Transaction fees at the leading investment banks plummeted during the first half of the year. Credit Suisse may have been hit particularly hard.
Transaction fees worldwide fell 38 percent overall to $39.4 billion, while revenue in Europe fell by the same percentage to $9.1 billion, Financial News (behind paywall) reported Wednesday, citing data from data provider Dealogic.
Credit Suisse suffered the sharpest decline among leading investment banks, down about 56 percent compared with the same period last year, according to the data. Switzerland's second-largest bank has had to deal with several crises and an exodus of dealmakers over the past 12 months and seeing its share of fee income falling from 3.7 percent to 2.8 percent during that time.
Boom Busted
Even with fees declining by around 47 percent US bank J.P. Morgan, still leads the overall leader in fee generations during the first six months of the year, according to the data. At number two Goldman Sachs, fees declined by 46 percent.
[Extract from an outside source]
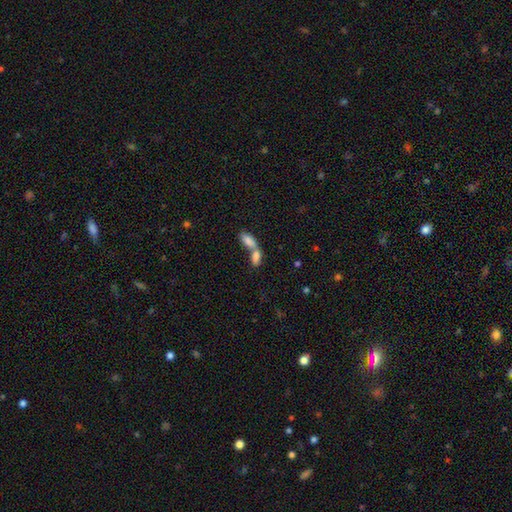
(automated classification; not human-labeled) Smooth or featured: smooth — 82% (featured or disk — 10%)
How rounded: in between — 86% (cigar-shaped — 10%)
Merging: merger — 73% (none — 19%)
Last year saw a number of banks break records in fee generation and new money inflows, with investment banks collecting $130 billion in fees in 2021, but recession fears and rising interest rates have broken the boom. Mergers and acquisitions are down from last year's highs, and financing large deals through the leveraged loan market has become much more difficult.
The flow of transactions has been slowed in recent weeks by rising interest rates, the prospect of recession and inflationary pressures, it said.